There’s a certain amount you can control and a certain amount you can’t control.

You can control being provocative. Telling a Mason that the Masons are bad in any way isn’t likely to lead to a happy conversation. (And that would be true of any organization someone belongs to.)

At the same time, you have to know where to draw boundaries. For example, I’ve made it clear when visiting people that I attend Mass on Sundays. They don’t have to come with me, but the schedule will have to accommodate some church time if I’m going to be there. Beyond that, I don’t see much need to bring up religion with them. I’m happy to answer questions and I let them know when they are being offensive and it’s time to change the subject. But it’s not like that’s the only thing we can talk about.
 
My situation is a little different, in that I have a lot of Catholics in my family but I am agnostic. I think the solution is the same, though.

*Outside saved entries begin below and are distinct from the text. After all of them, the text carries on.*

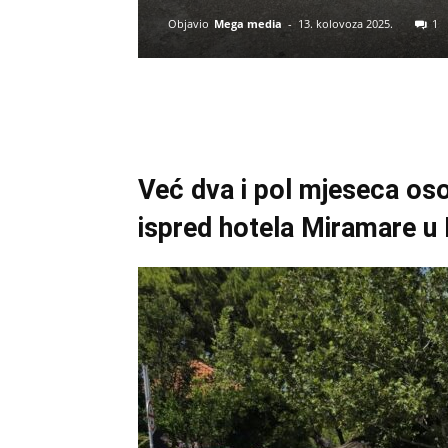
Objavio
Mega media
-
13. kolovoza 2025.
1
Već dva i pol mjeseca oso
ispred hotela Miramare u 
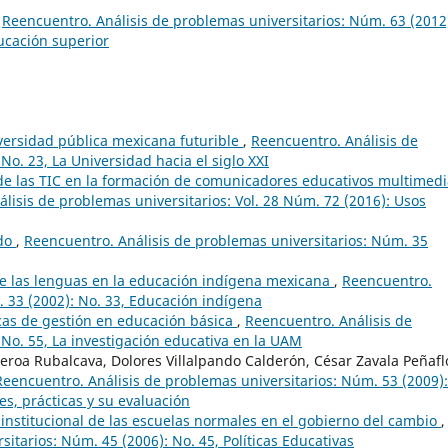
,
Reencuentro. Análisis de problemas universitarios: Núm. 63 (2012
ducación superior
iversidad pública mexicana futurible
,
Reencuentro. Análisis de
No. 23, La Universidad hacia el siglo XXI
e las TIC en la formación de comunicadores educativos multimedi
lisis de problemas universitarios: Vol. 28 Núm. 72 (2016): Usos
odo
,
Reencuentro. Análisis de problemas universitarios: Núm. 35
l de las lenguas en la educación indígena mexicana
,
Reencuentro.
. 33 (2002): No. 33, Educación indígena
cas de gestión en educación básica
,
Reencuentro. Análisis de
 No. 55, La investigación educativa en la UAM
eroa Rubalcava, Dolores Villalpando Calderón, César Zavala Peñafl
Reencuentro. Análisis de problemas universitarios: Núm. 53 (2009):
es, prácticas y su evaluación
institucional de las escuelas normales en el gobierno del cambio
,
itarios: Núm. 45 (2006): No. 45, Políticas Educativas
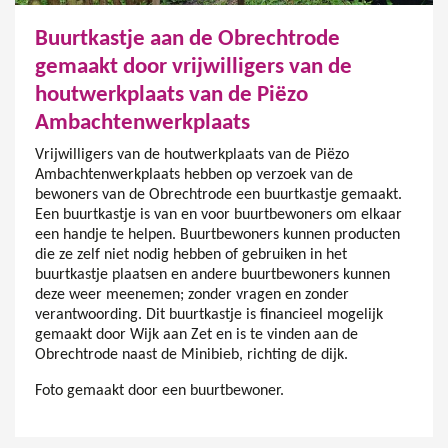
Buurtkastje aan de Obrechtrode
gemaakt door vrijwilligers van de
houtwerkplaats van de Piëzo
Ambachtenwerkplaats
Vrijwilligers van de houtwerkplaats van de Piëzo
Ambachtenwerkplaats hebben op verzoek van de
bewoners van de Obrechtrode een buurtkastje gemaakt.
Een buurtkastje is van en voor buurtbewoners om elkaar
een handje te helpen. Buurtbewoners kunnen producten
die ze zelf niet nodig hebben of gebruiken in het
buurtkastje plaatsen en andere buurtbewoners kunnen
deze weer meenemen; zonder vragen en zonder
verantwoording. Dit buurtkastje is financieel mogelijk
gemaakt door Wijk aan Zet en is te vinden aan de
Obrechtrode naast de Minibieb, richting de dijk.
Foto gemaakt door een buurtbewoner.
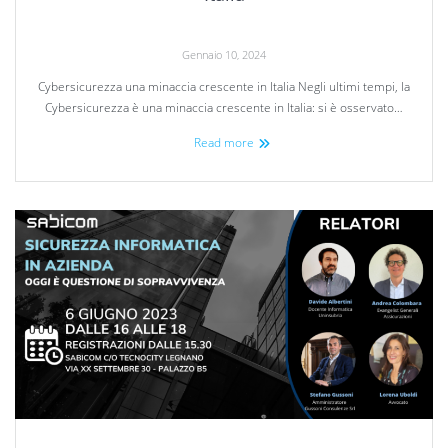
Gennaio 10, 2024
Cybersicurezza una minaccia crescente in Italia Negli ultimi tempi, la
Cybersicurezza è una minaccia crescente in Italia: si è osservato…
Read more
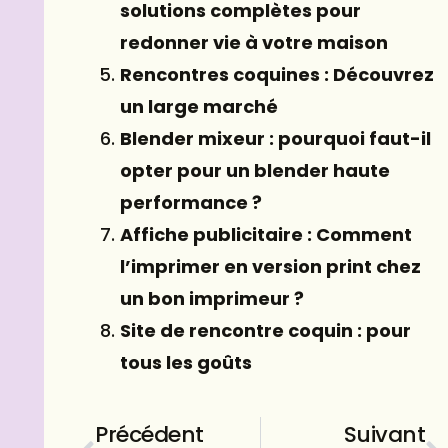
solutions complètes pour
redonner vie à votre maison
Rencontres coquines : Découvrez
un large marché
Blender mixeur : pourquoi faut-il
opter pour un blender haute
performance ?
Affiche publicitaire : Comment
l’imprimer en version print chez
un bon imprimeur ?
Site de rencontre coquin : pour
tous les goûts
Précédent
Suivant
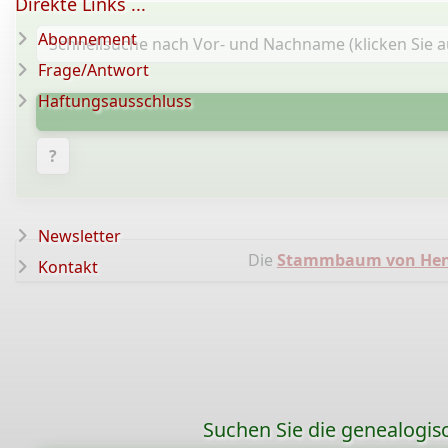
Direkte Links ...
Abonnement
Frage/Antwort
Haftungsausschluss
?
Newsletter
Die
Stammbaum von Hen
Kontakt
Suchen Sie die genealogis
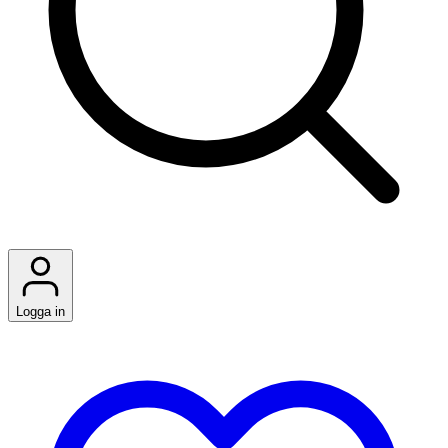
Logga in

Love your family members, each and every one of them, but don’t bring up hot button topics that you know are going to cause discontent before you even do it. It sounds like religion would be one of those issues from what you describe.

Be a leader on this front, and the others may follow your lead. It is fine to set up boundaries.

In all truthfulness, the remark you made about the Free Masons sounded antagonistic to me, as a reader. I can only imagine how it made your dad feel, if it is something he believes in. Not nice for anyone involved in the discussion!